In case of doubt, there is no place like home for a sick person, adult or child. The sense of security that well-known surroundings engender in a sick person increases disease-fighting hormones and cells in the body, and shortens many diseases.
Do not be surprised that the sickly child of the morning has made a miraculous recovery when you return home in the evening. The presence of a mother increases the same hormones and cells. Of course, how convenient is it for her to take a day off from work?
You also have to be aware of the malingerer. Fortunately, children are not very good at pretending they are ill until they are about 10 or 11. Be suspicious, however, of solo symptoms, like isolated headaches or stomach aches without fever, diarrhoea, vomiting or other signs of illness. Vague symptoms or imprecise location of pain (circling the hand around the abdomen) are usually clues that there is nothing really wrong. The kid wants to stay home to avoid a spelling exam. This is another kind of problem that you deal with in a different way, and I do not mean physically.

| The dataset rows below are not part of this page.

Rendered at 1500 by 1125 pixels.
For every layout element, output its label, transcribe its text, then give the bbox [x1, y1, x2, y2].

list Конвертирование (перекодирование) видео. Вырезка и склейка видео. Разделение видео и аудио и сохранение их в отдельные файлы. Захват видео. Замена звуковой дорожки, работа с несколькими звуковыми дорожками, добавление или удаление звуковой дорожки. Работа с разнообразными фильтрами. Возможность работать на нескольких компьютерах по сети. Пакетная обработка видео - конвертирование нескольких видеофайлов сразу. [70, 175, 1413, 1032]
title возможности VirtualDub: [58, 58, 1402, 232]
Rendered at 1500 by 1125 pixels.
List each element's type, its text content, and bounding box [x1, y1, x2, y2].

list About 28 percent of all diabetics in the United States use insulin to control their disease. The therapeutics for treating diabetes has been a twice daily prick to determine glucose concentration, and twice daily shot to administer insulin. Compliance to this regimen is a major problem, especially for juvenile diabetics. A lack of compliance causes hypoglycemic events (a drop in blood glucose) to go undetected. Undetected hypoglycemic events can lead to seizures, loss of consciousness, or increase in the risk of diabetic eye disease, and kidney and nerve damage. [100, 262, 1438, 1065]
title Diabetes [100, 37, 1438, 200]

Diarrhoeal illnesses are very contagious. Frequent, watery, mucousy and sometimes bloody diarrhoea is a definite reason to stay home, both for your child’s sake and to prevent an outbreak in class. Add vomiting and the possibility of dehydration becomes real. Home treatment consists of rest (never try to force a child to lie in bed, it does not work) and slowly drinking lots of fluids like water, young coconut water or fresh, diluted orange juice.

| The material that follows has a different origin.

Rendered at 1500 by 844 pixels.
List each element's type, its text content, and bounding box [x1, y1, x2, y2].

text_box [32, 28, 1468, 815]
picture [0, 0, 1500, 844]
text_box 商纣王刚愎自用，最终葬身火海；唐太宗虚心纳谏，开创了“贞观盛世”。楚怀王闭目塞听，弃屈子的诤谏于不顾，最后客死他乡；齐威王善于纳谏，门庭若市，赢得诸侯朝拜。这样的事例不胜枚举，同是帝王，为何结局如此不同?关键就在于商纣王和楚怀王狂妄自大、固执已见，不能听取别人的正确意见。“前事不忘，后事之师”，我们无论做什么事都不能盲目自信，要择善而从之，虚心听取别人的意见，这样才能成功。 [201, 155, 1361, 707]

There is seldom a need to go to the pharmacy for oral rehydration fluids. These are only needed for young children or for the dehydrated child. Your plan is to prevent the child from dehydrating by encouraging them to slowly drink lots of fluids. Within two to three hours, you can start the BRAT diet (Bananas, Rice, Apples and Toast). Actually, you can give the child anything boiled, carrots, pumpkin or potato. An excellent energising as well as hydrating food is clear chicken soup. Do not make it too thick. You are not trying to make the child gain weight. You just want to keep them hydrated until their body defences fight off the invading virus and they return to their usual active self. If the child begins to show signs of dehydration (thirst, dry mouth, sunken eyes and especially increasing lethargy or weakness), or if the vomiting has not stopped within two or three hours, then call your doctor immediately. But there is certainly no need to run off to the doctor at the first sign of illness.

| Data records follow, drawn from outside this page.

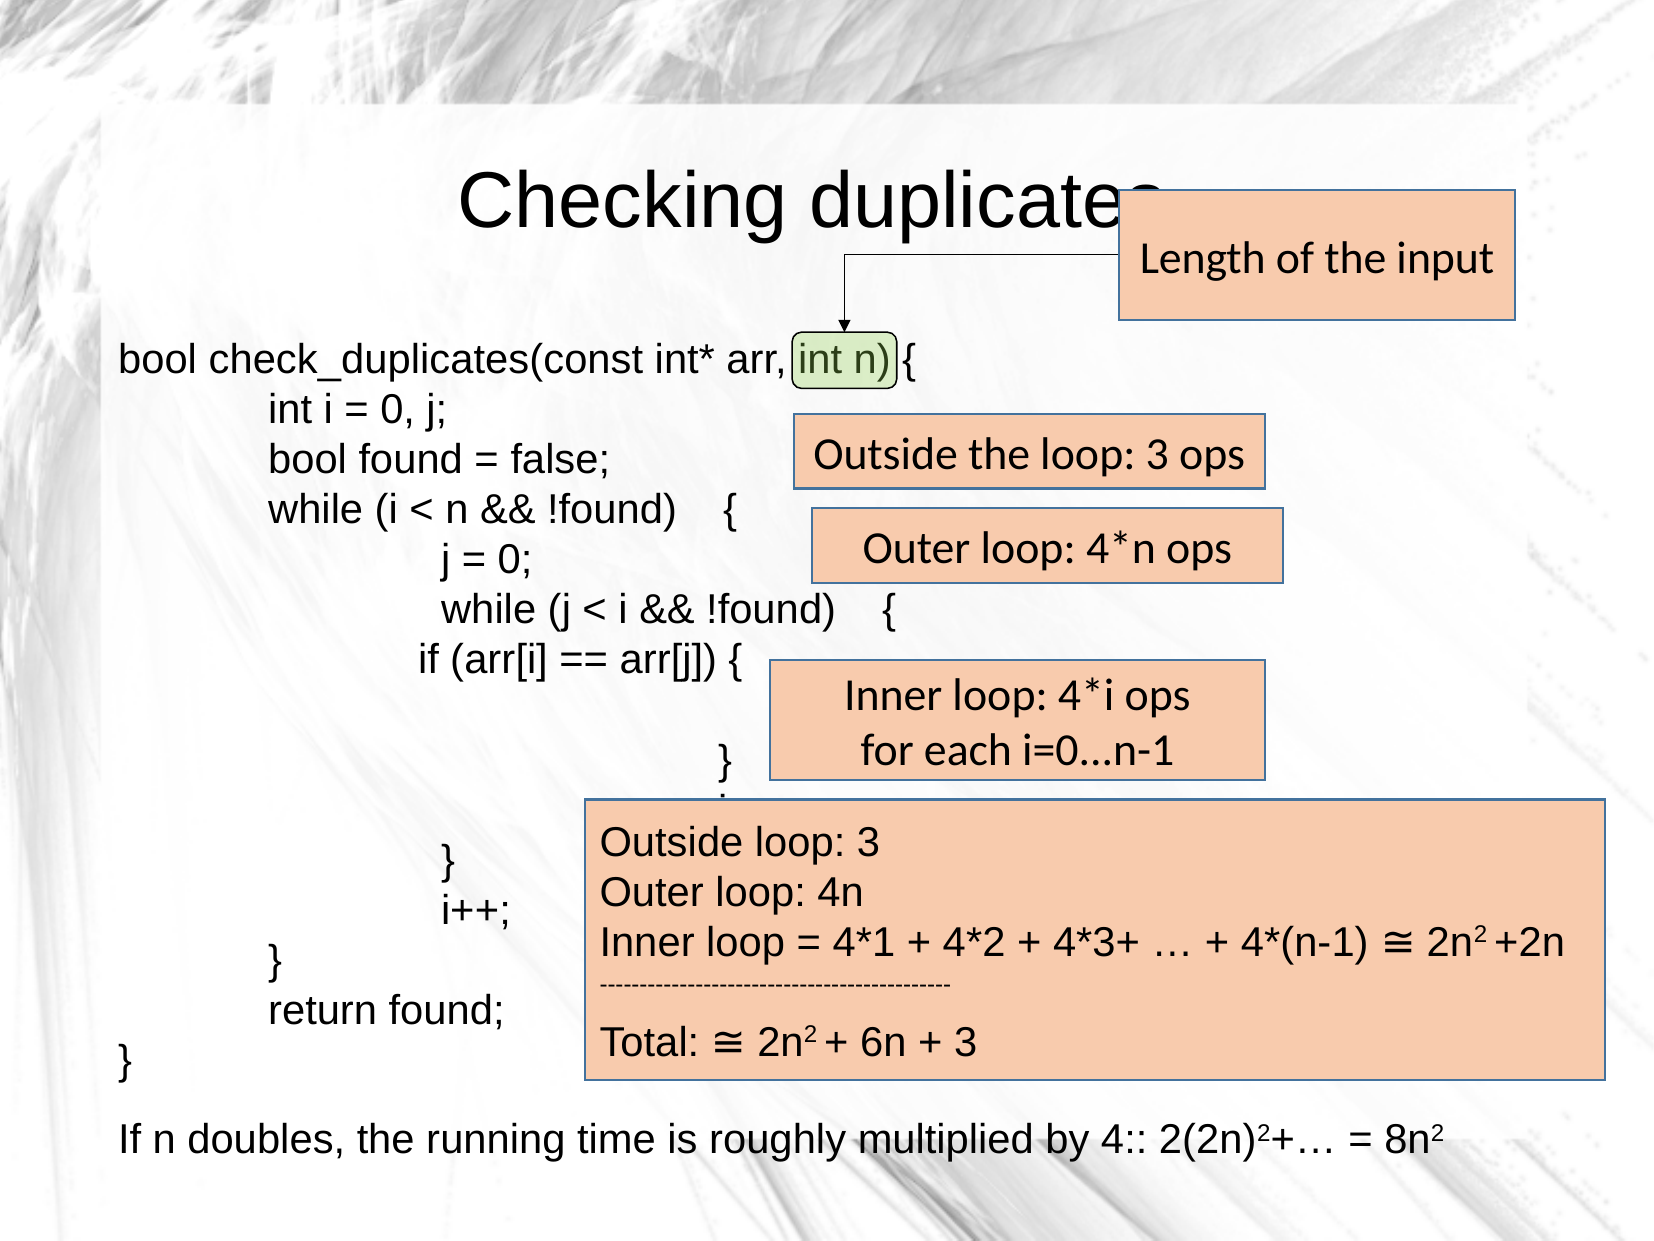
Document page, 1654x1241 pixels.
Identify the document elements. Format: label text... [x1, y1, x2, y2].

text_box Outer loop: 4*n ops [812, 508, 1284, 584]
text_box Length of the input [1119, 189, 1516, 320]
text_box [844, 254, 1120, 333]
text_box [792, 332, 897, 389]
picture [0, 0, 1654, 1241]
text_box Outside the loop: 3 ops [793, 413, 1266, 489]
list bool check_duplicates(const int* arr, int n) { int i = 0, j; bool found = false; while (i < n && !found) { j = 0; while (j < i && !found) { if (arr[i] == arr[j]) { found = true; } j++; } i++; } return found; } If n doubles, the running time is roughly multiplied by 4:: 2(2n)2+… = 8n2 [118, 332, 1571, 1121]
text_box Inner loop: 4*i ops for each i=0...n-1 [770, 659, 1266, 780]
title Checking duplicates [118, 93, 1506, 299]
text_box Outside loop: 3 Outer loop: 4n Inner loop = 4*1 + 4*2 + 4*3+ … + 4*(n-1) ≅ 2n2 +2n -------------------------------------------- Total: ≅ 2n2 + 6n + 3 [584, 799, 1605, 1080]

As soon as the vomiting is over, the stools are no longer explosive and watery and your child feels well again, they may return to school. That takes about three days. Be prepared, however, for the stools to remain a bit frequent and loose for another five days. During this convalescent stage, your child is not contagious.
Colds are a different bag of germs and children with a runny nose and mild cough can go to school. Excluding children from school when they come down with a cold does not diminish the spread. Children are most contagious a day or two before they are symptomatic. They have already exposed their classmates before they feel sick. This is so for most childhood diseases, chickenpox and hand foot and mouth included.
Some colds do need home care. It comes down to how the child is feeling and what other symptoms there are. If your child is happy and playful, if their nasal secretions are clear and watery and if they have no pain and no fever, there is no need to call the doctor or keep them home. This is a “nuisance cold” that will resolve with extra fluids, some tincture of time and lots of “tender loving care” or TLC.
But if the child has a fever and earache, or gets up frequently at night, or is looking peaked, then this is a “stay at home and call the doctor cold”. I cannot emphasise the importance of keeping the child at home if they have a fever. Schools should refuse to admit a child with a fever. Schools are not babysitters, although too many parents attempt to treat their school as such. The children invariably get sicker during the course of the day and end up in the doctor’s office or the hospital casualty in the evening. Time, money and worry would all be saved if the child had been kept home that morning.